I don't think we need DW_AT_low_pc when the input is assembly, as it is optional in the DWARF spec and we do not emit any debug info which could use it.
The two reasons to include DW_AT_low_pc as well as DW_AT_ranges are:
- Specifying the default base address for the .debug_ranges section. We do not need this as we have a base address entry for each section in .debug_ranges, so the default never gets used.
- Specifying the default base address for the .debug_loc section. We do not need this as we never emit the .debug_loc section for an assembly file.
What does GCC do here?
GCC seems to do the same as I am doing:
- If no sections contain code, don't emit any debug info (not even .debug_abbrev)

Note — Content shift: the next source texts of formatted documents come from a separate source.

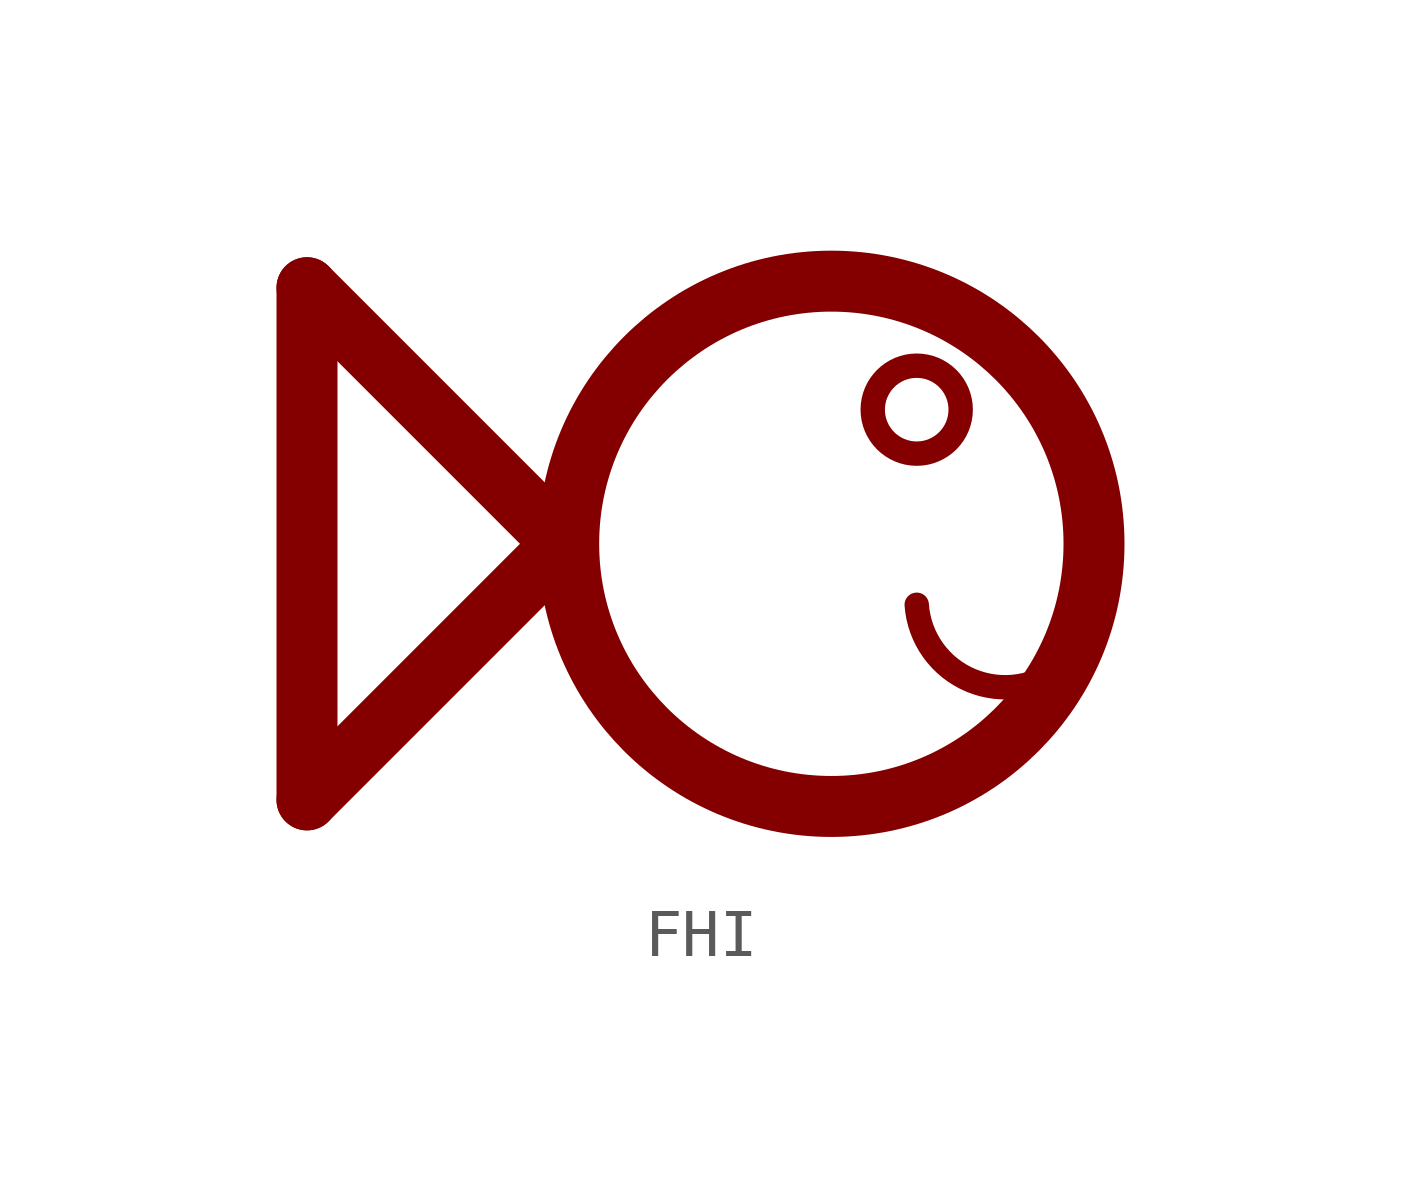
<source format=kicad_sym>
(kicad_symbol_lib
  (version 20241209)
  (generator "kicad_symbol_editor")
  (generator_version "9.0")
  (symbol "FHI"
    (property "Reference" "LOGO"
      (at -0.254 -11.938 0)
      (effects (font (size 1.27 1.27)) (hide yes)))
    (symbol "FHI_1_0"
      (polyline (pts (xy -5.334 -5.334) (xy -5.334 5.334)) (stroke (width 1.27) (type solid)) (fill (type none)))
      (polyline (pts (xy -0.508 -0.508) (xy 0 0)) (stroke (width 0.025) (type solid)) (fill (type none)))
      (polyline (pts (xy 0 0) (xy -5.334 5.334)) (stroke (width 1.27) (type solid)) (fill (type none)))
      (polyline (pts (xy 0 0) (xy -5.334 -5.334)) (stroke (width 1.27) (type solid)) (fill (type none)))
      (polyline (pts (xy 0 0) (xy -0.508 0.508)) (stroke (width 0.025) (type solid)) (fill (type none)))
      (circle (center 5.588 0) (radius 5.471) (stroke (width 1.27) (type solid)) (fill (type none)))
      (circle (center 7.366 2.794) (radius 0.916) (stroke (width 0.508) (type solid)) (fill (type none)))
      (arc (start 10.414 -2.54) (mid 8.4972 -2.8473) (end 7.3658 -1.2701) (stroke (width 0.508) (type solid)) (fill (type none))))))
</source>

- If exactly one section contains code, use low_pc and high_pc
- Otherwise, use .debug_ranges
Looks pretty good. I'd split the DwarfVersion out of this commit and go ahead and put that in separately.
The rest of the patch looks good outside of the comments and the discussion about address base that is going on.
Thanks for all of the work!
lib/MC/MCContext.cpp | ||
---|---|---|
32 | Extraneous whitespace addition. | |
342 | Comment what's going on in the function. | |
345 | auto? | |
lib/MC/MCDwarf.cpp | ||
657 | This can go in separately yes? | |
lib/MC/MCParser/ELFAsmParser.cpp | ||
552 | Think this can probably go in separately along with the refactor you've done for the section handling. If it doesn't make sense don't worry about it. |
As far as the Address Base:
That's weird. It's strictly larger to do it this way and using an offset of 0 is the same effect for this case and what gcc does if you _don't_ just assemble it. (since, of course, it's actually gas making this decision).
So I don't see what using an offset gets us in this case versus using DW_AT_low_pc other than bit identical output to gas.
Sorry, I let this patch slip off my radar, but I'm still interested in progressing it.
So I don't see what using an offset gets us in this case versus using DW_AT_low_pc other than bit identical output to gas.
If I understand it correctly, you are suggesting using the DW_AT_low_pc as the base address for the first range, and a base address selection entry to set the base address of each subsequent range (each range covers one code section). This seems like unnecessary complexity for the sake of 4 bytes. Also, the size of the abbrev will be increased by adding DW_AT_low_pc, reducing the size difference.
SetVector here perhaps? Stable iteration is important, but I'm not sure how many we expect here. I.e. are we expecting the full pain of large -ffunction-sections C++ or hand-written code?